BRIEF: Extract every line of the entries below that contains the word "rather", copying each line in full. Case matters.

Top of DATA FOR ANALYSIS

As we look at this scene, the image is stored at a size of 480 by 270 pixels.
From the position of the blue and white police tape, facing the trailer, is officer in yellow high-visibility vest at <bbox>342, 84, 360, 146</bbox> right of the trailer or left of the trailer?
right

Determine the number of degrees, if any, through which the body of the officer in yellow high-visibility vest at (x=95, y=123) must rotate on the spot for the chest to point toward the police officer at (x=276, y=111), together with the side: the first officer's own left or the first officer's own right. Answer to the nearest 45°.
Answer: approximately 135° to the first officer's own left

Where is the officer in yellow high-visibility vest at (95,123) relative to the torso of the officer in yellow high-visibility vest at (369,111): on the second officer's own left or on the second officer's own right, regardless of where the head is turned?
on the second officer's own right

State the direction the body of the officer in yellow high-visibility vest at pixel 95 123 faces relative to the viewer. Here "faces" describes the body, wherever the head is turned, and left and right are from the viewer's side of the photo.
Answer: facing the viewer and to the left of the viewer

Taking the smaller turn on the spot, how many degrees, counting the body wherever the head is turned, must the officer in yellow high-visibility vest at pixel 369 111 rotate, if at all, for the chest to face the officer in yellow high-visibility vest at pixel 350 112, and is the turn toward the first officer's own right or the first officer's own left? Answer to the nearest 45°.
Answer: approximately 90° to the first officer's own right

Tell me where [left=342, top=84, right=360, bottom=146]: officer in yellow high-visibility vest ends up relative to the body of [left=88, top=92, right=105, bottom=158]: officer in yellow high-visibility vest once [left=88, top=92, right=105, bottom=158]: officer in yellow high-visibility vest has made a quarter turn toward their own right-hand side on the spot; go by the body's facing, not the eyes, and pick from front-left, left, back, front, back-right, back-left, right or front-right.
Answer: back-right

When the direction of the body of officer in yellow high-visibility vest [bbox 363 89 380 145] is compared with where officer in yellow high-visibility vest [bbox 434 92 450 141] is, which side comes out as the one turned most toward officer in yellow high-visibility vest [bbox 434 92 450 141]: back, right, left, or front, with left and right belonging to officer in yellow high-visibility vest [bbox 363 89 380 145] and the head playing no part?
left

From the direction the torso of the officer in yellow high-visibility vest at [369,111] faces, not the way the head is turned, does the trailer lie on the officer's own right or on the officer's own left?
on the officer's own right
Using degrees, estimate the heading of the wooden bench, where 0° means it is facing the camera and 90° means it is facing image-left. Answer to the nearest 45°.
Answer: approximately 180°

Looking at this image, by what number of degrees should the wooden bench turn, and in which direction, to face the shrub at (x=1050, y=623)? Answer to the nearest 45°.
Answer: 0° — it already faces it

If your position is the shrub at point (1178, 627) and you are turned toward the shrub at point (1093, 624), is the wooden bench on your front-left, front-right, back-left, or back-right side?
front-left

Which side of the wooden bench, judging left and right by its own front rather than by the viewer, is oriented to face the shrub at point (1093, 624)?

Bottom of DATA FOR ANALYSIS
Top of DATA FOR ANALYSIS

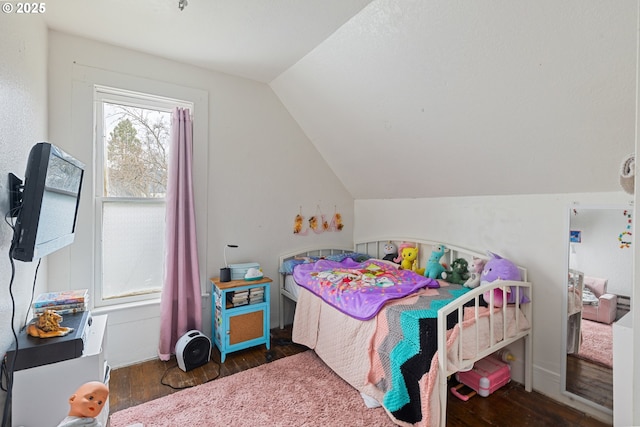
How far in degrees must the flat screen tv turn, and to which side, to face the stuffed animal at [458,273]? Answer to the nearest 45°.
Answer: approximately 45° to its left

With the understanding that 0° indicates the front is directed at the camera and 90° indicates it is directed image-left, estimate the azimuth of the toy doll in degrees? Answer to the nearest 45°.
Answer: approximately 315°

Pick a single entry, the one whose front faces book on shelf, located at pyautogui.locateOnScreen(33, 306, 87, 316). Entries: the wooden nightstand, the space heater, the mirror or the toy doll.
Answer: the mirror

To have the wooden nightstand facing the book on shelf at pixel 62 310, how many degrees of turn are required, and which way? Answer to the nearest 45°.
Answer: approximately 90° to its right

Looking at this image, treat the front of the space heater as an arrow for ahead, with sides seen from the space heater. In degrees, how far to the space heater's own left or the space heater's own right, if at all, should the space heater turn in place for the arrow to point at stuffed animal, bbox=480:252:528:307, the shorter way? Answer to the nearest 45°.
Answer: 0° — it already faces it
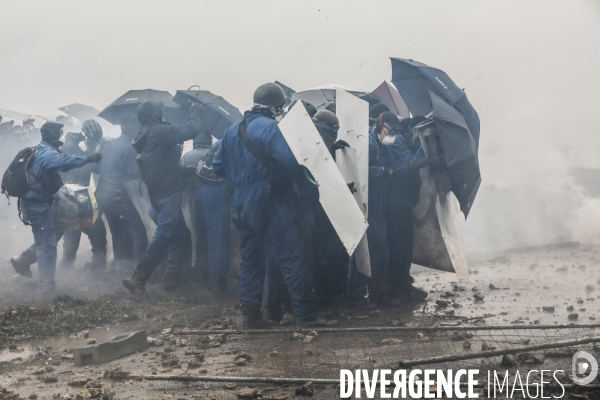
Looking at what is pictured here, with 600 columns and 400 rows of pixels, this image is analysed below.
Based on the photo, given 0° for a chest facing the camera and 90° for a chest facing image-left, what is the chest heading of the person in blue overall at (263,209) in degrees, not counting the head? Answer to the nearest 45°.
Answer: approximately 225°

Bottom of DATA FOR ANALYSIS
Top of DATA FOR ANALYSIS

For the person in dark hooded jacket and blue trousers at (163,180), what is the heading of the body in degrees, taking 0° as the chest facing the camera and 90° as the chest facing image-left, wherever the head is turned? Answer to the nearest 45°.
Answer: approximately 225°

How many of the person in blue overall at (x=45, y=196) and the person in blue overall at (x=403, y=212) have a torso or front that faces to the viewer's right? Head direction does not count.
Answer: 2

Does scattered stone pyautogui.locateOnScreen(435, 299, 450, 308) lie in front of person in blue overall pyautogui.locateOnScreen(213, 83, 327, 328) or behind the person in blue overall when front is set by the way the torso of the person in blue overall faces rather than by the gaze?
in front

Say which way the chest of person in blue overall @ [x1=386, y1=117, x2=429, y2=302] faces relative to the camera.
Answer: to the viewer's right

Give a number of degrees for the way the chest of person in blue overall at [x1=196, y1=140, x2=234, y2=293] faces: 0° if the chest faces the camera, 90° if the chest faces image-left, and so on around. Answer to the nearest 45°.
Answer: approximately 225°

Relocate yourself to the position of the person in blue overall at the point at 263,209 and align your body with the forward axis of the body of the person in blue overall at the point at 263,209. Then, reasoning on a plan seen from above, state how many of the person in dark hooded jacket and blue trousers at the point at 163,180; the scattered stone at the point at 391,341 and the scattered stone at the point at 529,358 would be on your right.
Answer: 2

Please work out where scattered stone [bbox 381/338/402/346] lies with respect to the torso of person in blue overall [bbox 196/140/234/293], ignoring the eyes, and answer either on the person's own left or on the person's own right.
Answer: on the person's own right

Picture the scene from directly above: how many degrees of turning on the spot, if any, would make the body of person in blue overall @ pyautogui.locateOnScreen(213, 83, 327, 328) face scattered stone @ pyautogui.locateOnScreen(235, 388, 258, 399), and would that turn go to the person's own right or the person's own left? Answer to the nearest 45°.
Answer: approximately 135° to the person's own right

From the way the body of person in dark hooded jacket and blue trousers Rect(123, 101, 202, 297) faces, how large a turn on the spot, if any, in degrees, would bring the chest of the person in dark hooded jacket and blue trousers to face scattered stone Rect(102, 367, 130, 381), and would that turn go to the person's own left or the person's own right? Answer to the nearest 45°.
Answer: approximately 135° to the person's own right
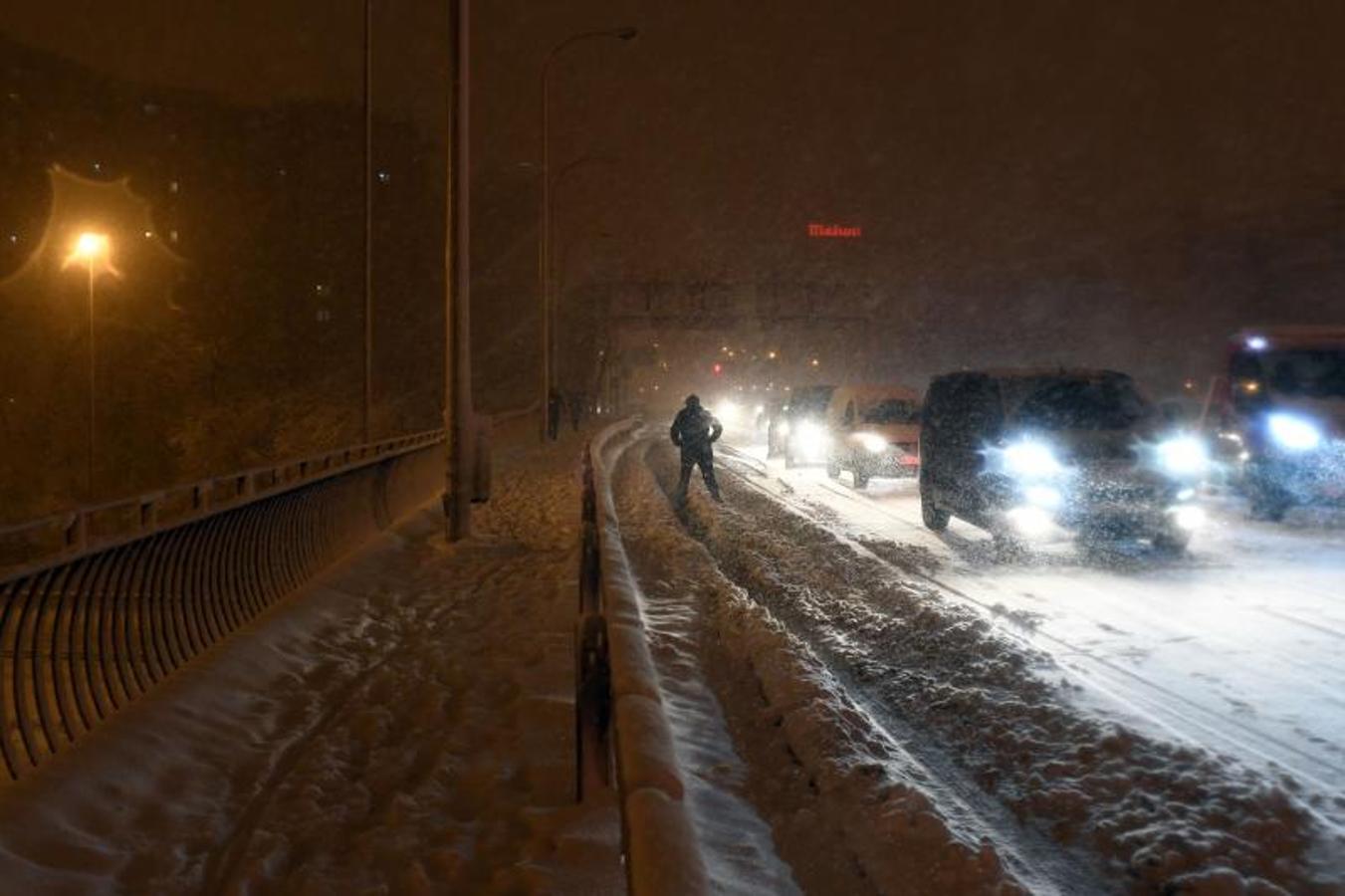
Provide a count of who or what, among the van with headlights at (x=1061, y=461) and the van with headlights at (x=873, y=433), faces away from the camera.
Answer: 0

Bottom of DATA FOR ANALYSIS

TASK SOLUTION:
Which side of the wooden bench, judging left and right by its own front rather than by the viewer, is oriented to face the shrub at point (1093, 624)?
Does scattered stone pyautogui.locateOnScreen(435, 299, 450, 308) lie in front of person in blue overall pyautogui.locateOnScreen(213, 83, 327, 328) or behind the person in blue overall when front is set by the way the torso of the person in blue overall faces rather than by the gaze?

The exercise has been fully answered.